I am going through an exercise for a project and I am a bit at a lost with all the semantics around the yield curve (swap curve, libor rate, zero-coupon bond yield, T-Bill rate, etc.)

In the project, I am given the swap curve at different dates, and I want to calculate the yield curve from it. I am not sure how to approach this problem. Do I have to do it through some sort of derivative contract?

I'm not asking for a specific answer, just maybe some insight into the difference between those 2 curves.

Thanks
 

Ken Abbott

Managing Director
The classic version of this problem (which every finance student in the 90s had to do) is that you are given futures prices for the first n contracts and then are given a series of points further out. From this you have to derive forwards, discount rates, and ultimately yields-to-maturity for every point along curve.
 
The classic version of this problem (which every finance student in the 90s had to do) is that you are given futures prices for the first n contracts and then are given a series of points further out. From this you have to derive forwards, discount rates, and ultimately yields-to-maturity for every point along curve.

Yeah, this clears it out.
I got confused when I looked up some online references and they use some terms interchangeably when they shouldn't. It seems this is common bad practice with all the difference interest rate curves one can derive.
 
A swap curve is to swaps as a yield curve is to bonds. Swap curves and yield curves represent similar types of data in the same kind of manner. They both give you the yield for a given maturity or tenor on the assumption that each point on the curve represents a contract made *right now*. In other words, the yield on a 2M debt made today, the yield on a 6M debt made today, the yield on a 5Y debt, made today, and so on.

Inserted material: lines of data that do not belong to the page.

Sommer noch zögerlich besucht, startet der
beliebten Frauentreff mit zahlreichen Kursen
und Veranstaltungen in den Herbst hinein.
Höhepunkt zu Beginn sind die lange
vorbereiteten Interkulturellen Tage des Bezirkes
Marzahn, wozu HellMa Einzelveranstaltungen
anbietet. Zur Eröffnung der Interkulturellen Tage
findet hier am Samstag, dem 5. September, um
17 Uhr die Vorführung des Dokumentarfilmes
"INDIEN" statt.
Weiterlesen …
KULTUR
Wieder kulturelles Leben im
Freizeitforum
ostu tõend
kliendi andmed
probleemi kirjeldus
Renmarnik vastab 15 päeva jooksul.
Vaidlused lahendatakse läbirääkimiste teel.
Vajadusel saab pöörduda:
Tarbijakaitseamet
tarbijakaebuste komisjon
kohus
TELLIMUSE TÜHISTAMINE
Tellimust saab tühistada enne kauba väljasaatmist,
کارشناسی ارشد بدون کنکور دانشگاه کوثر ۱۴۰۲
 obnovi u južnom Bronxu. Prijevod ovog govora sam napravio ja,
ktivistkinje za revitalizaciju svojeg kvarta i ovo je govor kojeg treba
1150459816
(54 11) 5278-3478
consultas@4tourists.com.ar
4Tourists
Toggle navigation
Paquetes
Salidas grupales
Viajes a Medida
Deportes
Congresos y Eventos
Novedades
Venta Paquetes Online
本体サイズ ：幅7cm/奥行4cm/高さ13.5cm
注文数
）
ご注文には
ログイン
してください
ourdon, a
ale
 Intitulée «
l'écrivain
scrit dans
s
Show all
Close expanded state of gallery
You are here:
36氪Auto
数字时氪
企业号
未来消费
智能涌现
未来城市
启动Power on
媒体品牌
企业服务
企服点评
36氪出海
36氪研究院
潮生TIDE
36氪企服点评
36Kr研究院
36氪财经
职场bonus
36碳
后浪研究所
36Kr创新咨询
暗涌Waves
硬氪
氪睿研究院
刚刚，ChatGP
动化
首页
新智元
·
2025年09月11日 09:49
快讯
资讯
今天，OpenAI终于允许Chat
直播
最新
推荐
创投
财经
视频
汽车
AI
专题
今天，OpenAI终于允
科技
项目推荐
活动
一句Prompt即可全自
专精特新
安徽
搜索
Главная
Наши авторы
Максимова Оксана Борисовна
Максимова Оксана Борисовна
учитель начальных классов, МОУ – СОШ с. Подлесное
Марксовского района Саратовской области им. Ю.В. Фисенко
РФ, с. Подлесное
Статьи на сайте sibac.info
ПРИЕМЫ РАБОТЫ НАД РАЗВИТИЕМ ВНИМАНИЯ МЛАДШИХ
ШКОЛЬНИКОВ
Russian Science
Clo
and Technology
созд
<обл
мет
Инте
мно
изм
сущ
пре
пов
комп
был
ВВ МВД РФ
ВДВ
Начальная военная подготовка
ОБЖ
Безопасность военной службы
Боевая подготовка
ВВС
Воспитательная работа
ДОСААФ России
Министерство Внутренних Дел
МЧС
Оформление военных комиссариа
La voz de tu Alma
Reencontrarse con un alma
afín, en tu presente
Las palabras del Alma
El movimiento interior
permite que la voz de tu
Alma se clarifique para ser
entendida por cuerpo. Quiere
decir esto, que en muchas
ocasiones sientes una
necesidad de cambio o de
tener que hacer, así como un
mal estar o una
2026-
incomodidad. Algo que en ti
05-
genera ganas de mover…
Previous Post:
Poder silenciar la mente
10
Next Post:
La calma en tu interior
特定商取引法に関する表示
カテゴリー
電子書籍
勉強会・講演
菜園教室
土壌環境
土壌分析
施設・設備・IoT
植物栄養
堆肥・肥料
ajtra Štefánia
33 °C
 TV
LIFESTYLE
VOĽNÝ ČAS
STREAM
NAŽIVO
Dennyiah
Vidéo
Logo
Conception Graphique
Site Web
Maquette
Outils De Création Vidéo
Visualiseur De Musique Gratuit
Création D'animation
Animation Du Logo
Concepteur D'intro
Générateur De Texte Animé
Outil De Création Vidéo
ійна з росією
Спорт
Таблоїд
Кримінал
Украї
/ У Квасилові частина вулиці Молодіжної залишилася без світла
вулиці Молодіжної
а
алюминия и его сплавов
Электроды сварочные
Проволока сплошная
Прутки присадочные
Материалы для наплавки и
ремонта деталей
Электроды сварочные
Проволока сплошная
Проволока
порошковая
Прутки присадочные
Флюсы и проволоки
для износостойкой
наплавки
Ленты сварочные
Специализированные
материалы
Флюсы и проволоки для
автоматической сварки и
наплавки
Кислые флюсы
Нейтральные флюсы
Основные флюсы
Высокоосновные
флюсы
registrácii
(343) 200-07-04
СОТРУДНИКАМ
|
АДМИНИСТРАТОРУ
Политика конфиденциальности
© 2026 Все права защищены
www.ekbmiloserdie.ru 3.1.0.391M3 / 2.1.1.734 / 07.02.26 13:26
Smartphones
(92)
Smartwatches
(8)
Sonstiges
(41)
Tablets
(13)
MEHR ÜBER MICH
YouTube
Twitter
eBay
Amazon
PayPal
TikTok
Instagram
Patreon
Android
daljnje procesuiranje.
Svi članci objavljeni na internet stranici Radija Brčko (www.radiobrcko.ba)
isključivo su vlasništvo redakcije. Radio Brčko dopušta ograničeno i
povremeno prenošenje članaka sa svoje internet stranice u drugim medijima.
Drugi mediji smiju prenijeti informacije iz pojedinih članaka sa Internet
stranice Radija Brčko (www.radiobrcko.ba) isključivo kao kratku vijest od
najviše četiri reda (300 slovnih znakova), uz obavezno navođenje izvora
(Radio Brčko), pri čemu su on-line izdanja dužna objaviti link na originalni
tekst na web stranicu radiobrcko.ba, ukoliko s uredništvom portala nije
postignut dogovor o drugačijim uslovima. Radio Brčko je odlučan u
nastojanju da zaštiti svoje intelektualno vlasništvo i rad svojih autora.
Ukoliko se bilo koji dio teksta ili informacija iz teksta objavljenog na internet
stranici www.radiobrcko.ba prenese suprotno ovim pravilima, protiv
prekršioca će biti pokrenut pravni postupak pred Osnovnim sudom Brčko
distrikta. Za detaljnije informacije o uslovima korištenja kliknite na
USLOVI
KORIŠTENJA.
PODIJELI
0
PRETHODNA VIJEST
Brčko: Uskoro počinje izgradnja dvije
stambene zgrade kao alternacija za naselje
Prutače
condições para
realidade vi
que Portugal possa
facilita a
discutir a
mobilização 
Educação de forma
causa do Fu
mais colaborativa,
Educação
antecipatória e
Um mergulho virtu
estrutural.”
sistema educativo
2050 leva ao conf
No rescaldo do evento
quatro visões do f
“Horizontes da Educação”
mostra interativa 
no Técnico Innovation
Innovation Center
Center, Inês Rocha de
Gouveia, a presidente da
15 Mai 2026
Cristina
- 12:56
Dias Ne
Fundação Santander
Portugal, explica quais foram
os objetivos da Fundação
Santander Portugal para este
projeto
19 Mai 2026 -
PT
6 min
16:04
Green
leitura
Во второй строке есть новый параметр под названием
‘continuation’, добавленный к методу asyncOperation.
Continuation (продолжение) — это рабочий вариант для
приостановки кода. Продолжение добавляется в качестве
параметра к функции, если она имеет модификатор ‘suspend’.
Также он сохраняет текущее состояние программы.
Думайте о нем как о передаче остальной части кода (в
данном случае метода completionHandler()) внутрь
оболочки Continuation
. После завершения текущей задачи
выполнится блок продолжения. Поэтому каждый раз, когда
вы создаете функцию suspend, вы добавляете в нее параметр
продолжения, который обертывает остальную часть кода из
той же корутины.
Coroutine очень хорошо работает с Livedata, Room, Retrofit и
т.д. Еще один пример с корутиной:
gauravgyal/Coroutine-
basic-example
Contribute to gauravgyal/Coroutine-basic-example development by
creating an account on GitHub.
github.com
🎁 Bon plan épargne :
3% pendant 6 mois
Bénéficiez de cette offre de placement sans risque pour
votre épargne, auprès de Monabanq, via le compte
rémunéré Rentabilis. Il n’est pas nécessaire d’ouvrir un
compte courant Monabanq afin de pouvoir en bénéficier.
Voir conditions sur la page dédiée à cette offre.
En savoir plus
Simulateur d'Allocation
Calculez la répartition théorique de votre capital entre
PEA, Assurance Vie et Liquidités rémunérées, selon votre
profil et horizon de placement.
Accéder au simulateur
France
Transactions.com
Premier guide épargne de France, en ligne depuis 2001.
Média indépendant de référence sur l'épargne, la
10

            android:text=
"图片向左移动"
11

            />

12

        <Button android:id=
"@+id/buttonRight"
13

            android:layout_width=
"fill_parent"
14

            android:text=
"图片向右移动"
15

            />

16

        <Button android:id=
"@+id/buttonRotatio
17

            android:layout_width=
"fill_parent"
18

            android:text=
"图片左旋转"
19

It sound like you're given a different kind of information. It sounds like you're given the yield on a 2M debt made tomorrow, the yield on a 6M debt made next week, the yield on a 5Y debt made next month, and so on.

Sounds like the point of your problem is to turn statements like "the yield of a 5Y debt made next month" into a true statement about a debt made today, because once you do that, you can put that data into your yield curve.
 
Hi All,

I am going through an exercise for a project and I am a bit at a lost with all the semantics around the yield curve (swap curve, libor rate, zero-coupon bond yield, T-Bill rate, etc.)

In the project, I am given the swap curve at different dates, and I want to calculate the yield curve from it. I am not sure how to approach this problem. Do I have to do it through some sort of derivative contract?

I'm not asking for a specific answer, just maybe some insight into the difference between those 2 curves.

Thanks
Constructing a zero coupon term structure uses information from cash and derivative markets depending on liquidity. For example – 1 to 3 mth LIBOR, Futures strips to two years, and then interest rate swaps (IRS).

Implied spot rates are derived from Futures using PV and FV. IRS have implied coupons, so a spot zero coupon equivalent is derived. A zero rate should be higher than the implied coupon rate.

Caveats - some use the IRS term structure and don’t derive the zero rates. Then there is a convexity adjustment to true up the basis between Futures and IRS, plus upward/downward sloping curve issues.

All this was done from memory, so maybe I’ll stand corrected.
 
Constructing a zero coupon term structure uses information from cash and derivative markets depending on liquidity. For example – 1 to 3 mth LIBOR, Futures strips to two years, and then interest rate swaps (IRS).

Implied spot rates are derived from Futures using PV and FV. IRS have implied coupons, so a spot zero coupon equivalent is derived. A zero rate should be higher than the implied coupon rate.

Caveats - some use the IRS term structure and don’t derive the zero rates. Then there is a convexity adjustment to true up the basis between Futures and IRS, plus upward/downward sloping curve issues.

All this was done from memory, so maybe I’ll stand corrected.

You are spot on. I ended up using IRS for all dates, although as you said it might not be such a good idea for short term payments. Also there is a MATLAB function called IRDataCurve that performs much of the tedious calculations for you. You only need to provide the appropriate historical rates.